The importance of scaffolds and their ability to deliver cells into the proper niche environment has been stated. As the technology improves with scaffold development, they have become much more than inert materials where cells are placed, but rather can provide a highly inductive environment for cells to be “coached” towards a certain lineage. The ability to augment scaffolds with various growth factors and cytokines has been shown to improve healing within specific wound environments (Brown, et al. 2011). These scaffolds can have the advantage of release kinetics allowing for a controlled delivery of the growth factor of interest into the wound environment (Kwan, et al, 2011). The future of scaffold technology is moving towards the ability to induce genetic therapy within its three-dimensional structure. The delivery of BMP-2 and BMP-7 through vectors within the scaffold structure into host cells has already proven to be effective (Nie, et al. 2007; Zhang, et al. 2011).

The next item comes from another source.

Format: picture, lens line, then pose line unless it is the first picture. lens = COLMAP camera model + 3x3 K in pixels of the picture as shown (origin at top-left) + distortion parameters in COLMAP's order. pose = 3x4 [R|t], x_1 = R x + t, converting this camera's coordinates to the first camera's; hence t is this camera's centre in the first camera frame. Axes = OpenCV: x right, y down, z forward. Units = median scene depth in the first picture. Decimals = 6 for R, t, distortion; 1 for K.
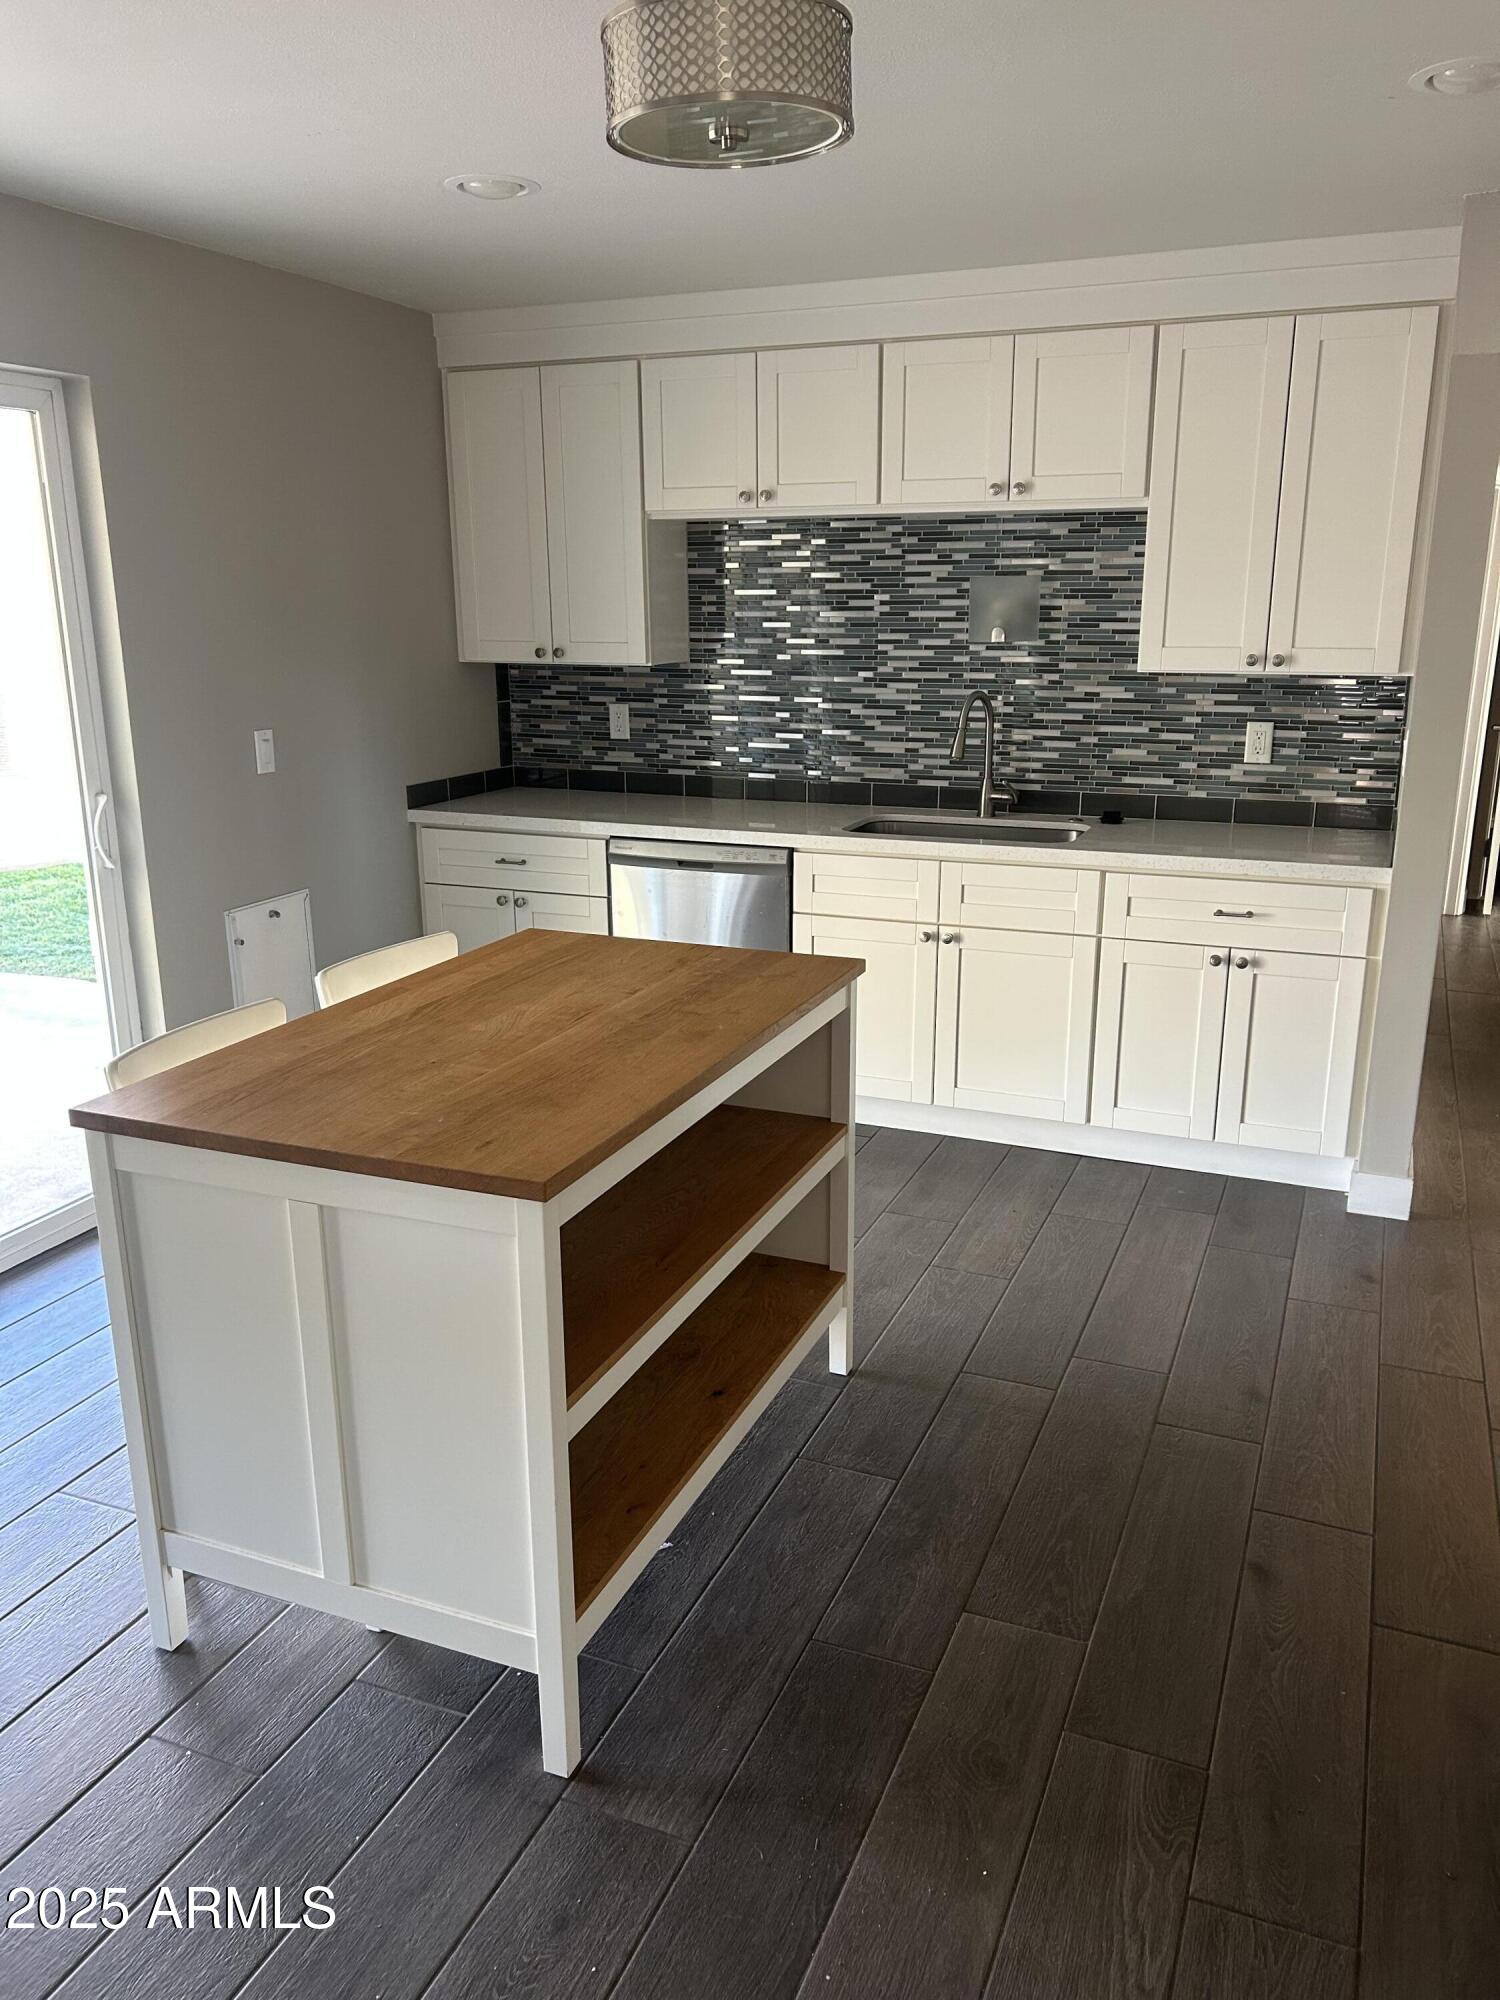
lens RADIAL K [[1511.0, 0, 747.7], [0, 1511.0, 1003.1], [0, 0, 1]] dist [0.063592, -0.066559]
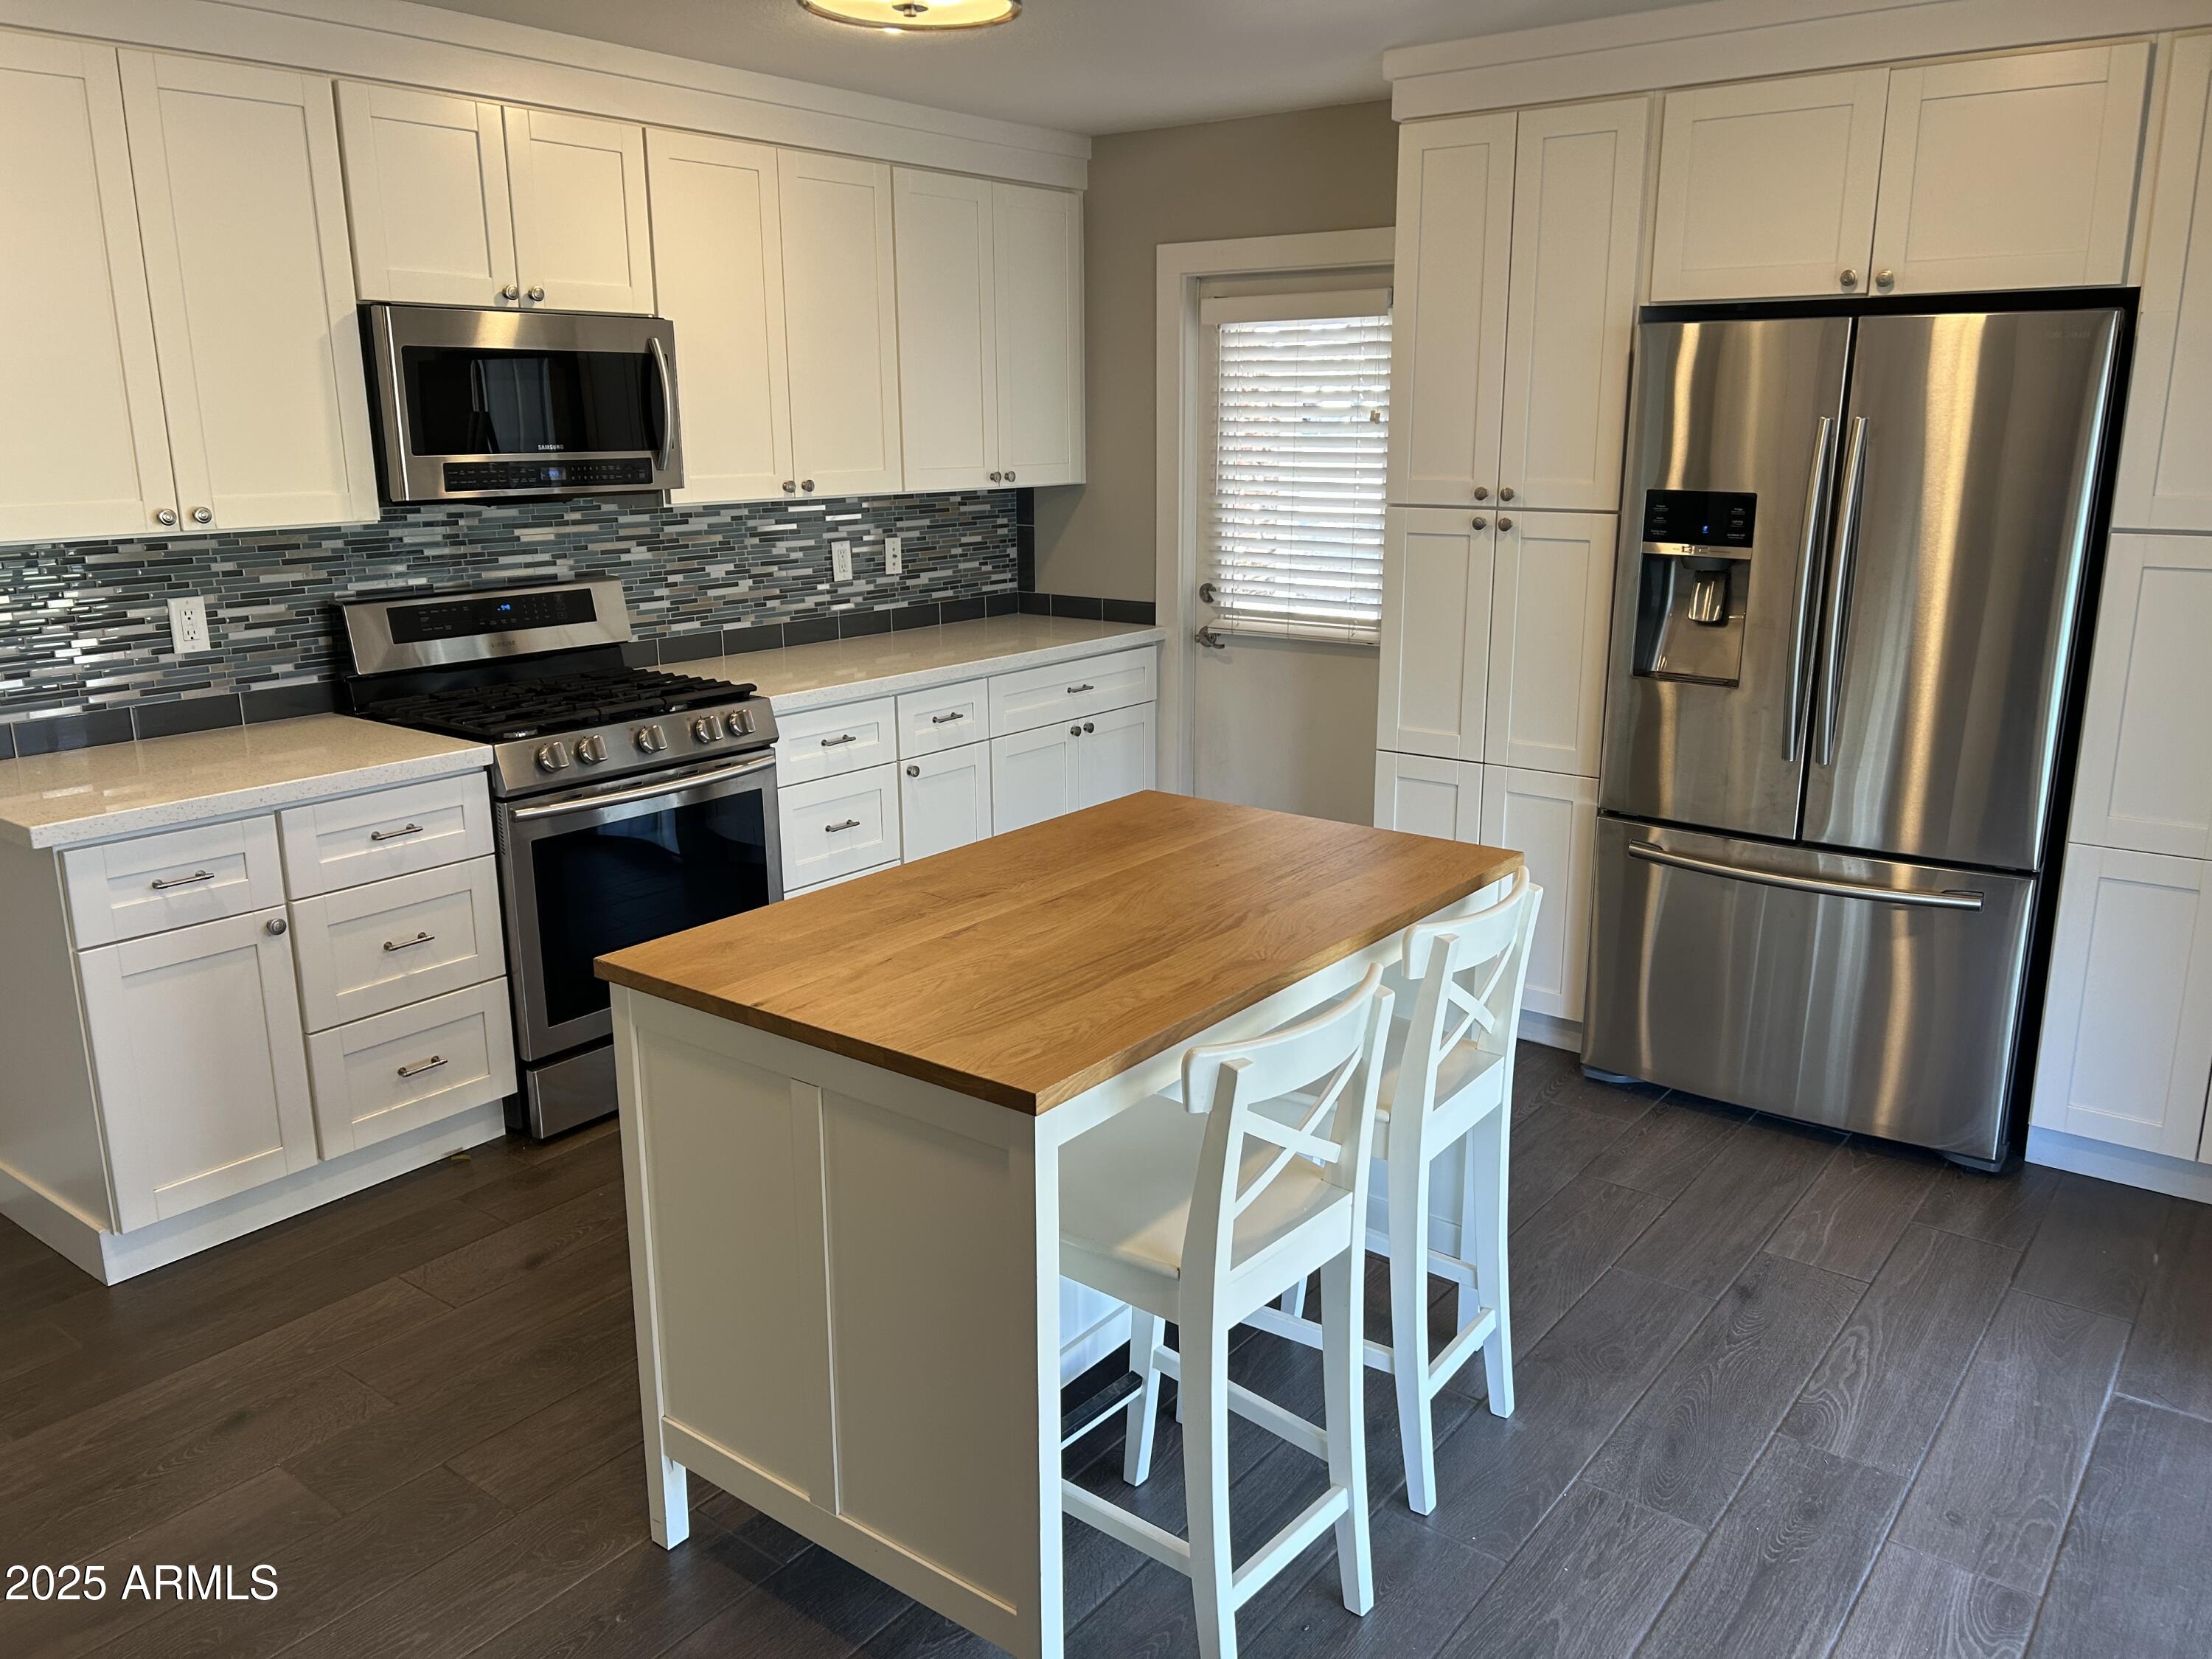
lens RADIAL K [[1671.2, 0, 1104.0], [0, 1671.2, 824.1], [0, 0, 1]] dist [0.063592, -0.066559]
pose [[-0.967729, -0.054802, 0.245961, -0.361954], [0.073674, 0.871888, 0.484131, -0.481275], [-0.240982, 0.486629, -0.839714, 1.726294]]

With the large clinical need for replacement tissue, adipose-derived stromal cells are easily obtained in large numbers and offer a viable option for future therapeutic application given their ability to differentiate into multiple cell lines. Through continued research into pathways of differentiation, the ability to maximize the yield of these multipotent cells will continue to improve. With the increased effectiveness of technology for the sorting and the application of adipose-derived stromal cells, they could soon become an important clinical tool for the treatment of a wide range of clinical pathologies.